The data:
+-------+

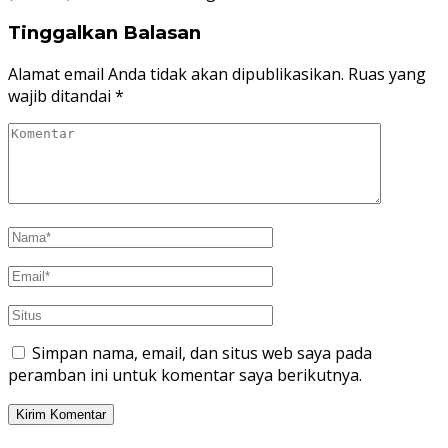
Tinggalkan Balasan
Alamat email Anda tidak akan dipublikasikan.
Ruas yang
wajib ditandai
*
Simpan nama, email, dan situs web saya pada
peramban ini untuk komentar saya berikutnya.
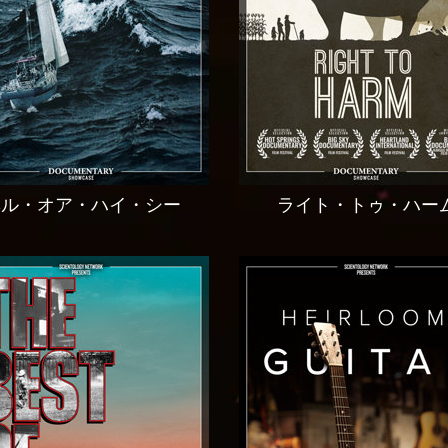
ヘル・オア・ハイ・シー
ライト・トゥ・ハー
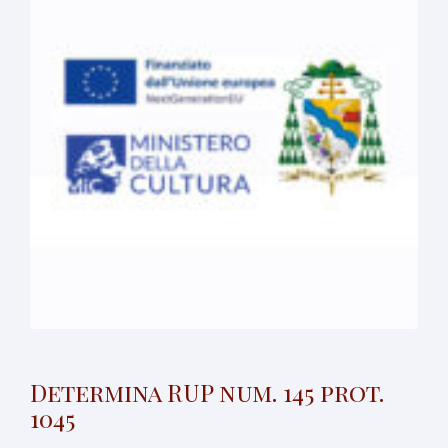
Determina RUP num. 145 prot.
1045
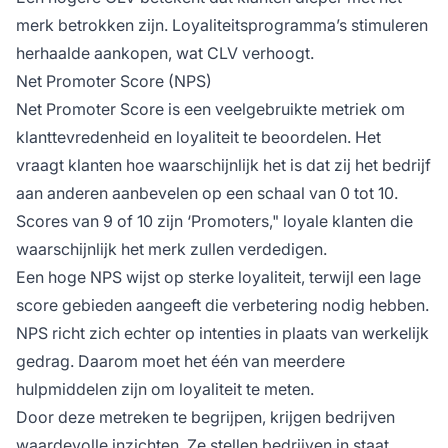
merk betrokken zijn. Loyaliteitsprogramma’s stimuleren
herhaalde aankopen, wat CLV verhoogt.
Net Promoter Score (NPS)
Net Promoter Score is een veelgebruikte metriek om
klanttevredenheid en loyaliteit te beoordelen. Het
vraagt klanten hoe waarschijnlijk het is dat zij het bedrijf
aan anderen aanbevelen op een schaal van 0 tot 10.
Scores van 9 of 10 zijn ‘Promoters," loyale klanten die
waarschijnlijk het merk zullen verdedigen.
Een hoge NPS wijst op sterke loyaliteit, terwijl een lage
score gebieden aangeeft die verbetering nodig hebben.
NPS richt zich echter op intenties in plaats van werkelijk
gedrag. Daarom moet het één van meerdere
hulpmiddelen zijn om loyaliteit te meten.
Door deze metreken te begrijpen, krijgen bedrijven
waardevolle inzichten. Ze stellen bedrijven in staat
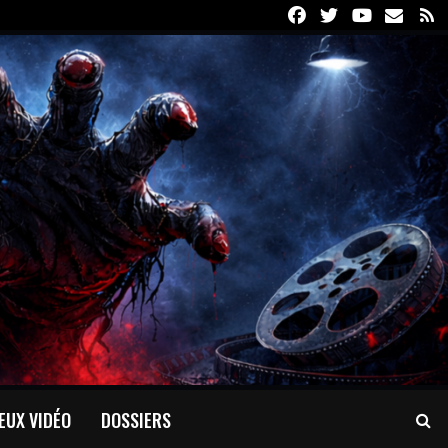
Facebook
Twitter
Youtube
Email
R
EUX VIDÉO
DOSSIERS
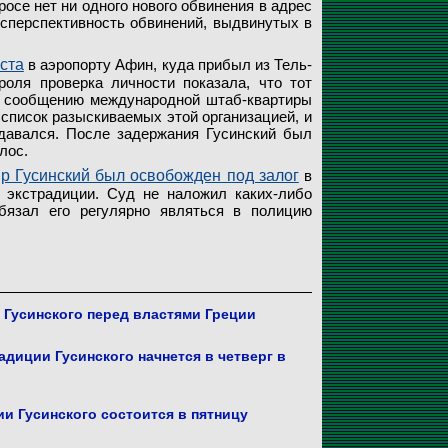
росе нет ни одного нового обвинения в адрес
есперспективность обвинений, выдвинутых в
ста
в аэропорту Афин, куда прибыл из Тель-
роля проверка личности показала, что тот
о сообщению международной штаб-квартиры
 список разыскиваемых этой организацией, и
давался. После задержания Гусинский был
лос.
р Гусинский был освобожден под залог
в
 экстрадиции. Суд не наложил каких-либо
бязал его регулярно являться в полицию
 Гусинского перед властями Греции
адиции Гусинского начнется в четверг в
и Гусинского состоится в пятницу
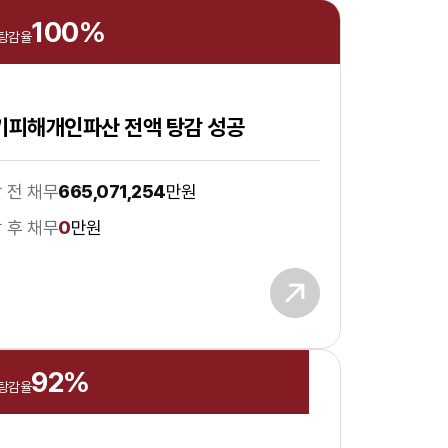
100
%
 탕감율
기피해개인파산 전액 탕감 성공
 전 채무
665,071,254
만원
 후 채무
0
만원
92
%
 탕감율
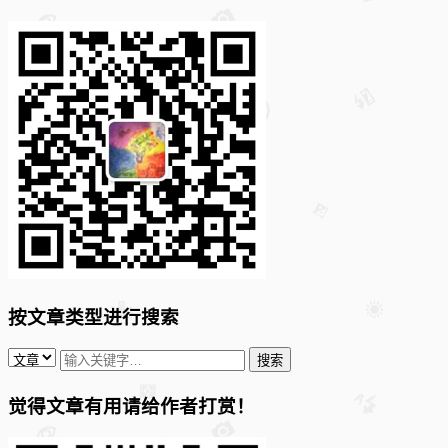
按文章类型进行搜索
觉得文章有用请给作者打赏！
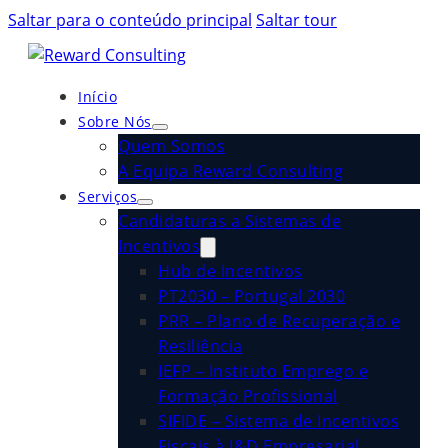
Saltar para o conteúdo principal
Saltar tour
Início
Sobre Nós
Quem Somos
A Equipa Reward Consulting
Serviços
Candidaturas a Sistemas de
Incentivos
Hub de Incentivos
PT2030 – Portugal 2030
PRR – Plano de Recuperação e
Resiliência
IEFP – Instituto Emprego e
Formação Profissional
SIFIDE – Sistema de Incentivos
Fiscais à I&D Empresarial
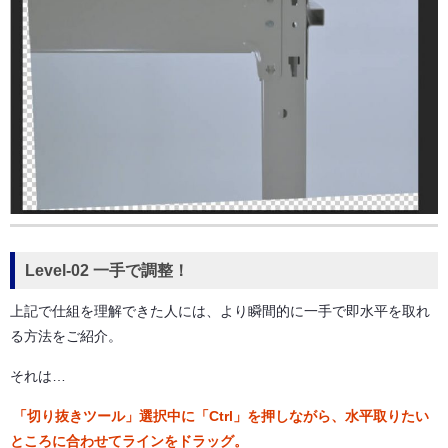
Level-02 一手で調整！
上記で仕組を理解できた人には、より瞬間的に一手で即水平を取れ
る方法をご紹介。
それは…
「切り抜きツール」選択中に「Ctrl」を押しながら、水平取りたい
ところに合わせてラインをドラッグ。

+-------+

Goal of the exercise: Every entry above is to be set down exactly; the pictures are to be left out.

Written answer:
Tinggalkan Balasan
Alamat email Anda tidak akan dipublikasikan.
Ruas yang
wajib ditandai
*
Simpan nama, email, dan situs web saya pada
peramban ini untuk komentar saya berikutnya.
ヘル・オア・ハイ・シー
ライト・トゥ・ハー
Determina RUP num. 145 prot.
1045
merk betrokken zijn. Loyaliteitsprogramma’s stimuleren
herhaalde aankopen, wat CLV verhoogt.
Net Promoter Score (NPS)
Net Promoter Score is een veelgebruikte metriek om
klanttevredenheid en loyaliteit te beoordelen. Het
vraagt klanten hoe waarschijnlijk het is dat zij het bedrijf
aan anderen aanbevelen op een schaal van 0 tot 10.
Scores van 9 of 10 zijn ‘Promoters," loyale klanten die
waarschijnlijk het merk zullen verdedigen.
Een hoge NPS wijst op sterke loyaliteit, terwijl een lage
score gebieden aangeeft die verbetering nodig hebben.
NPS richt zich echter op intenties in plaats van werkelijk
gedrag. Daarom moet het één van meerdere
hulpmiddelen zijn om loyaliteit te meten.
Door deze metreken te begrijpen, krijgen bedrijven
waardevolle inzichten. Ze stellen bedrijven in staat
Facebook
Twitter
Youtube
Email
R
EUX VIDÉO
DOSSIERS
росе нет ни одного нового обвинения в адрес
есперспективность обвинений, выдвинутых в
ста
в аэропорту Афин, куда прибыл из Тель-
роля проверка личности показала, что тот
о сообщению международной штаб-квартиры
 список разыскиваемых этой организацией, и
давался. После задержания Гусинский был
лос.
р Гусинский был освобожден под залог
в
 экстрадиции. Суд не наложил каких-либо
бязал его регулярно являться в полицию
 Гусинского перед властями Греции
адиции Гусинского начнется в четверг в
и Гусинского состоится в пятницу
100
%
 탕감율
기피해개인파산 전액 탕감 성공
 전 채무
665,071,254
만원
 후 채무
0
만원
92
%
 탕감율
按文章类型进行搜索
觉得文章有用请给作者打赏！
Saltar para o conteúdo principal
Saltar tour
Início
Sobre Nós
Quem Somos
A Equipa Reward Consulting
Serviços
Candidaturas a Sistemas de
Incentivos
Hub de Incentivos
PT2030 – Portugal 2030
PRR – Plano de Recuperação e
Resiliência
IEFP – Instituto Emprego e
Formação Profissional
SIFIDE – Sistema de Incentivos
Fiscais à I&D Empresarial
Level-02 一手で調整！
上記で仕組を理解できた人には、より瞬間的に一手で即水平を取れ
る方法をご紹介。
それは…
「切り抜きツール」選択中に「Ctrl」を押しながら、水平取りたい
ところに合わせてラインをドラッグ。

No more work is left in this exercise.